El número doce remite a los apóstoles, el primer colegio
sacerdotal. Ellos recibieron el ministerio de manos del propio Jesús. Por eso
en esta oportunidad quisiera reflexionar sobre mi sacerdocio en relación a los
Doce.
Pido a Dios que mi vida esté al servicio de la fe apostólica,
esa fe sencilla y a la vez sublime. Tan sencilla como el credo de todos los
domingos, tan sublime como la Suma de
Tomás o la Trilogía de Balthasar. Tan
sencilla como un niño que reza de rodillas, tan sublime como una madre que
perdona a los verdugos de su hijo. Una fe recibida, no elucubrada. Incómoda por
momentos, pero siempre luminosa. Una fe que es la alegría más grande que se
pueda concebir, aunque no ahorre algunos dolores de cabeza.
Los obispos son los sucesores de los apóstoles, y los
presbíteros somos ordenados como colaboradores suyos. Pido a Dios vivir mi
sacerdocio en ese sentido, no como una ayuda meramente funcional, logística,
sino desde una comunión profunda. Lo mismo que en la primera hora, esos varones
elegidos tienen nombre, rostro, historia. Mi comunión con ellos quiere ser
concreta, efectiva, sincera. Hoy renuevo mi promesa de ordenación: respeto y
obediencia al obispo. Que mi sacerdocio madure en este espíritu filial, que no
exime del diálogo franco ni de la corrección fraterna. Y dentro de los
apóstoles está Pedro, la cabeza. También a él le renuevo mi adhesión, no tanto
en la carne cuanto en el Espíritu, o sea, en el misterio de la unción.

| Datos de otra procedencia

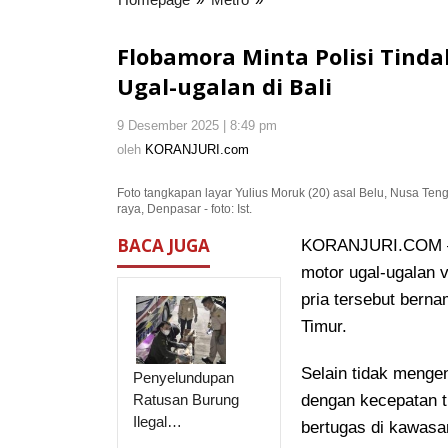
Minta
Polisi
Flobamora Minta Polisi Tind
Tindak
Ugal-ugalan di Bali
Tegas
Warganya
9 Desember 2025 | 8:49 pm
oleh
yang
KORANJURI.com
oleh
KORANJURI.com
Berperilaku
Ugal-
Foto tangkapan layar Yulius Moruk (20) asal Belu, Nusa Teng
ugalan
raya, Denpasar - foto: Ist.
di
Bali
BACA JUGA
KORANJURI.COM – V
motor ugal-ugalan v
pria tersebut bern
Timur.
Selain tidak meng
Penyelundupan
Ratusan Burung
dengan kecepatan t
Ilegal…
bertugas di kawas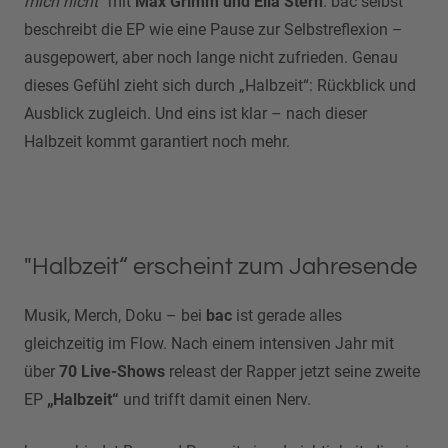
mich nicht“
mit
Max Grimm und Ella Stern
. bac selbst
beschreibt die EP wie eine Pause zur Selbstreflexion –
ausgepowert, aber noch lange nicht zufrieden. Genau
dieses Gefühl zieht sich durch „Halbzeit“: Rückblick und
Ausblick zugleich. Und eins ist klar – nach dieser
Halbzeit kommt garantiert noch mehr.
"Halbzeit“ erscheint zum Jahresende
Musik, Merch, Doku – bei
bac
ist gerade alles
gleichzeitig im Flow. Nach einem intensiven Jahr mit
über
70 Live-Shows
releast der Rapper jetzt seine zweite
EP
„Halbzeit“
und trifft damit einen Nerv.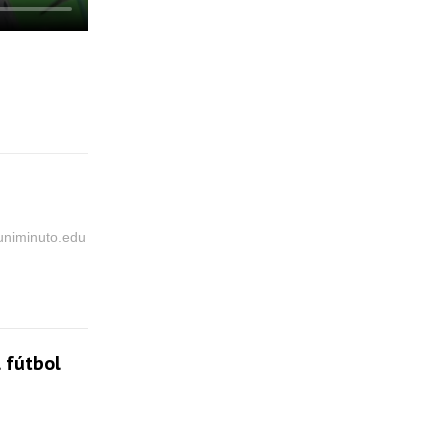
@uniminuto.edu
 fútbol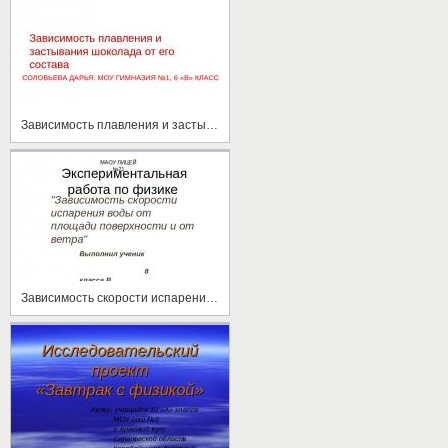
Зависимость плавления и застывания шоколада от его состава
Зависимость скорости испарения воды от площади поверхности и от ветра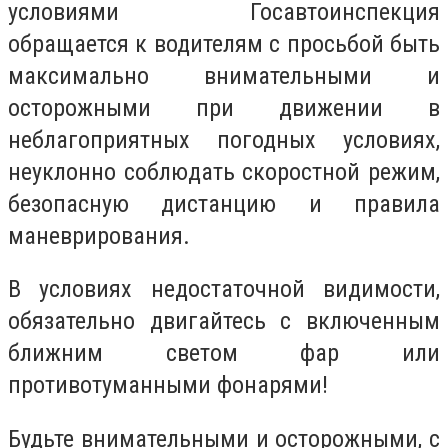
условиями Госавтоинспекция
обращается к водителям с просьбой быть
максимально внимательными и
осторожными при движении в
неблагоприятных погодных условиях,
неуклонно соблюдать скоростной режим,
безопасную дистанцию ​​и правила
маневрирования.
В условиях недостаточной видимости,
обязательно двигайтесь с включенным
ближним светом фар или
противотуманными фонарями!
Будьте внимательными и осторожными, с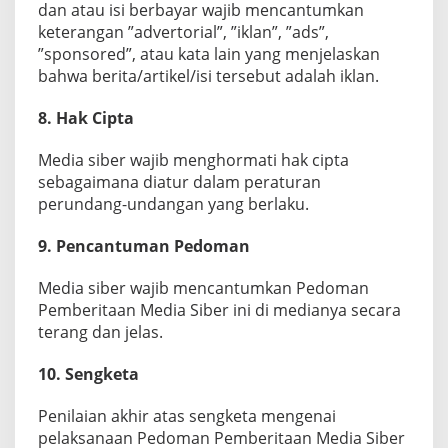
dan atau isi berbayar wajib mencantumkan
keterangan ”advertorial”, ”iklan”, ”ads”,
”sponsored”, atau kata lain yang menjelaskan
bahwa berita/artikel/isi tersebut adalah iklan.
8. Hak Cipta
Media siber wajib menghormati hak cipta
sebagaimana diatur dalam peraturan
perundang-undangan yang berlaku.
9. Pencantuman Pedoman
Media siber wajib mencantumkan Pedoman
Pemberitaan Media Siber ini di medianya secara
terang dan jelas.
10. Sengketa
Penilaian akhir atas sengketa mengenai
pelaksanaan Pedoman Pemberitaan Media Siber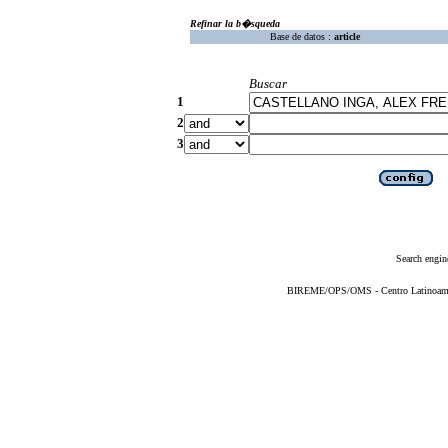
Refinar la b�squeda
Base de datos :
article
Buscar
1
2
3
Search engin
BIREME/OPS/OMS - Centro Latinoameric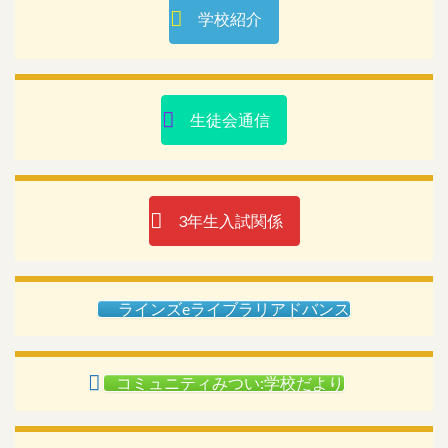
学校紹介
生徒会通信
3年生入試関係
ラインズeライブラリアドバンス
コミュニティみつい:学校だより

Eran doce. Y Jesús los eligió bien distintos: cultos y rudos,
colaboracionistas y sediciosos, mansos y coléricos. También mi sacerdocio tiene
sus tensiones, como las tiene cualquier ser humano. La diversidad es una gracia
que nos habla de la grandeza de Dios. Que el Espíritu armonice todo eso que
sembró en mí. Que Él integre las muchas facetas apostólicas que me habitan. Y
que perdone al traidor, al Judas que me gana más de lo que me gustaría. Mejor
dicho, que yo no desespere como Judas sino que llore arrepentido como Pedro.
Que pueda confiar siempre en la misericordia segura que se me ofrece a manos
llenas, como una escuela que me enseña a derramarla sobre los demás.
El número doce dice universalidad. Pido al Padre que mi
sacerdocio sea para todos. Que no haga nunca acepción de personas. En un mundo
tan dividido quisiera ser, en nombre de Jesús, signo de unidad. Que Él me
conceda el don de acortar distancias, permaneciendo firme en la brecha,
bregando por la reconciliación que tanto necesitamos. Y que no se pierda
ninguno de los que me confió. Que pueda salir en busca de la oveja extraviada,
la que reniega del amor del Padre. Prefiero tropezar en esa tarea antes que
bailar en la comodidad del corral.
Por último, una referencia al Evangelio de hoy. Sobre el fin del
mundo Jesús no responde cuándo ni dónde sino que describe el contexto. El
panorama es duro; algo así como un parto cósmico y eclesial. Pero las
tribulaciones, dice Jesús, sucederán “para que puedan dar testimonio de mí (eis martyrion)” (Lc 21,13). Las persecuciones son una ocasión
privilegiada para mostrar la verdad de nuestro amor. Eso mismo hizo Jesús en la
cruz. Y a doce años ratifico uno de mis lemas de ordenación, en clave de
súplica más que de realidad adquirida: “Para esto he nacido, para esto he
venido al mundo, para dar testimonio de la verdad (martyreso te aletheia)” (Jn 18,37).